Chi ci è già passato non intende ripetere l’esperienza, nemmeno in forma “addolcita”.

Ma da quanto ha detto von der Leyen anche altri “strumenti” di finanziamento comunitari avranno una logica generale simile. Forse meno esplicitamente strozzina, ma altrettanto “dirigenziale” sui singoli Paesi.

Da ultimo, va sottolineato che questo “fondo per la ripresa” sarà semplicemente il bilancio dell’Unione Europea, ben al di sotto della dotazione necessaria per realizzare gli obbiettivi illustrati da von der Leyen. Il differenziale, infatti, verrà coperto con “garanzie” dei singoli Stati. Insomma: non si spende un euro più di quel che già c’è. Come se questa crisi fosse un “normale turbamento transitorio”.

L’unico margine di manovra ampio resta dunque in mano alla Bce. Che però può soltanto “stampare denaro” e iniettarlo nei mercati finanziari (alleggerendo, nel passaggio, lo spread sui titoli di Stato dei Paesi più esposti alla speculazione). Ma dopo oltre 10 anni dovrebbe esser chiaro che la sola politica monetaria non basta a rimettere in moto l’economia reale.
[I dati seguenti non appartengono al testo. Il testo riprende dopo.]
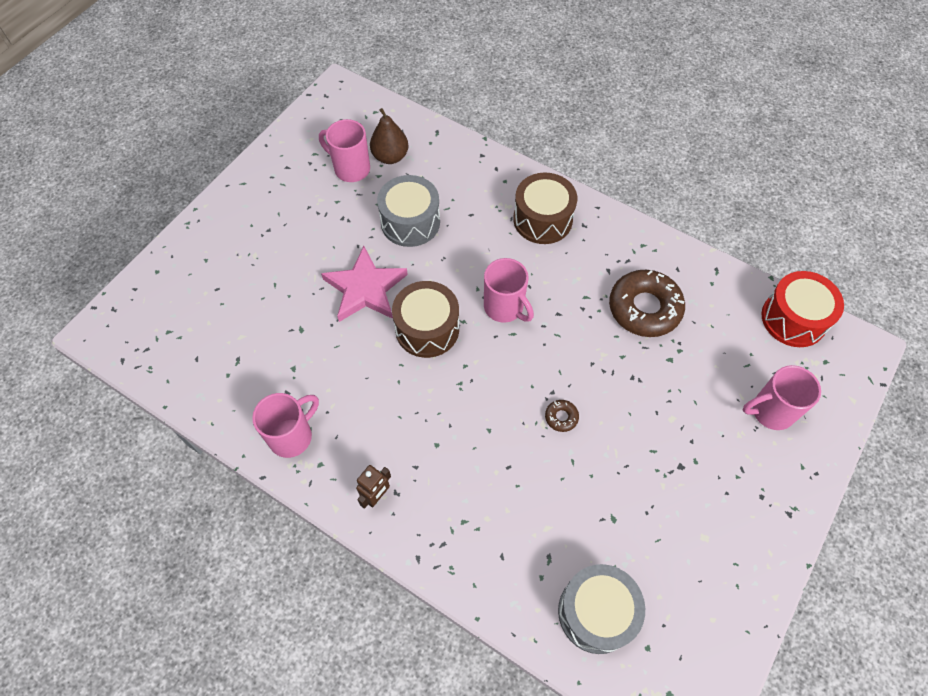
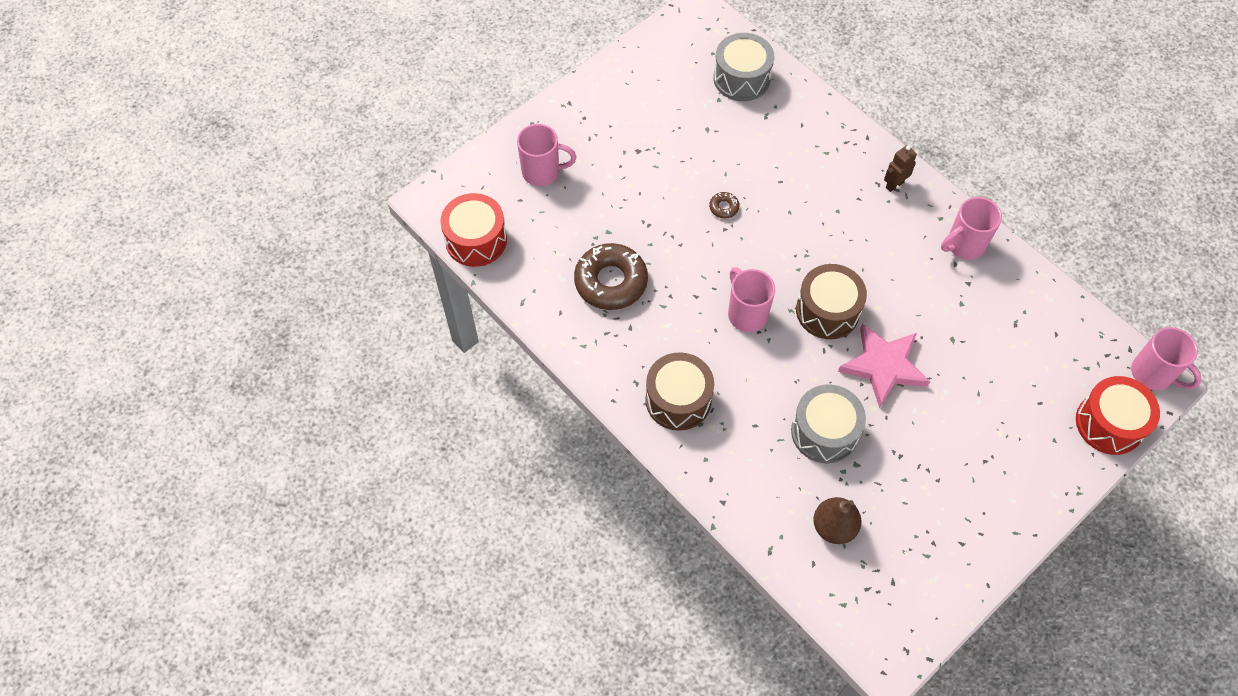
camera: 165 degrees left, 0 degrees up
(153, 284) = (1109, 423): none -> red drum
(351, 169) = (884, 521): pink mug -> pink mug (1152, 374)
Nemmeno dopo una crisi molto meno grave di questa.

Non a caso il presidente della Federal Reserbe Usa, Jerome Powell, si rifiuta esplicitamente di seguire la via dei “tassi negativi” (inaugurata da Mario Draghi e proseguita da Christine Lagarde), che pure Trump gli va chiedendo. Al contrario, suggerisce lui al Presidente di aumentare molto di più la spesa pubblica per investimenti e in difesa dei redditi.

Continente che vai, risposta che trovi. Certo, quella della Ue, è la più ottusa in campo.